I still wanted to see what Three Letters was about, if only because Clinton Hill is a little new restaurant-deprived. I was not alone in my curiosity. At 7pm on a Saturday there was already a half-hour wait and by the time I was seated it was getting a little traumatic (many of the same people were still waiting for tables by the time we vacated). Buzz, they have it.
Meanwhile, The Wallace, just a ways down Fulton is always empty and now a daily deal staple (couples on both sides of my table, British, deeper-middle-aged and not impressed with Three Letters, and the two younger men who liked things fine, mentioned this dichotomy, one to me intentionally, the other overheard) which makes me feel bad because the food at the Wallace is solid and the newlyweds who run it seem earnest. It's just not a cool place.
Perhaps its the bar with a good number of seats and lots of inexpensive snacks, including everyone's must-have: pickles, as we're now all living in a "fried pickle environment." (About those pickles--I got into an elevator conversation with coworker I've never really spoken with before and it turns out she lives nearby, had gone on opening night and took issue with what was described as fried pickles on the menu being fried pickled vegetables, not pickled cucumbers, i.e. how the average American thinks of pickles, and got condescended to by the bartender when asking about it.) The prices don't hurt; the most expensive thing on the menu is $18 and bottles of wine topped out at $45.
Rissoles are like savory turnovers, and stuffed with venison are not wildly dissimilar in concept to Do or Dine's fawntons. Served with a smoked cherry jam, the $4 hors d'œuvre is one of those aforementioned bites that could be fun to nibble at the bar.
The smaller dishes had more appeal on paper, though I didn't get to fully test out this theory. Moules poutine, mussels, fries and gravy, came from the kitchen in a steady stream, landing on what appeared to be every table but ours (yet still made it onto the check--we were scolded for not saying anything about not receiving it sooner). So, not all French French, after all.

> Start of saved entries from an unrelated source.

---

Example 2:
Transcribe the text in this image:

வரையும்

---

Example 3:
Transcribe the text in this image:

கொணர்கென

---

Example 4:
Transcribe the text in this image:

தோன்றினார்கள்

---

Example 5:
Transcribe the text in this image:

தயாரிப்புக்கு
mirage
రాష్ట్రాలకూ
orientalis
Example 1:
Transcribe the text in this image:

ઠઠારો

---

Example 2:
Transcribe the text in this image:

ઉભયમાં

I never order the roast chicken, but thought I'd test out a basic, here called Chicken St. James and accompanied by grilled broccoli and a potato gratin, described as pommes alene. I got nervous when warned that it was "cooked to order" and would take 20 minutes, since I would expect everything to be cooked to order. I remembered why I don't order roast chicken unless it's pollo a la brasa: it's really boring.

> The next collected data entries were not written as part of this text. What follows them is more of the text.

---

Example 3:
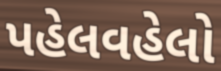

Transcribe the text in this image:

પહેલવહેલો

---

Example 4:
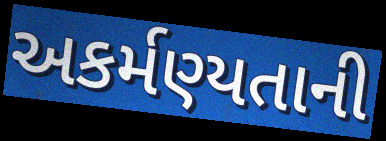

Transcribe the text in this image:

અકર્મણ્યતાની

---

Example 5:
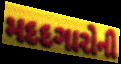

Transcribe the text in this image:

મદદગારોની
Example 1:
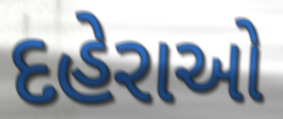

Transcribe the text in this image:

દહેરાઓ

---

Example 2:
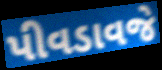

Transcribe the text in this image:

પીવડાવજે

The food, overall, is just ok. I'd rather eat at a French truck stop in France, but I wouldn't discourage anyone in the vicinity from stopping by (it's really a neighborhood restaurant, not the destination it was being treated as). I would go back if someone suggested it. I don't know that they will. The service could use a little softening around the edges, despite the allowances I can make for a super-slammed opening weekend.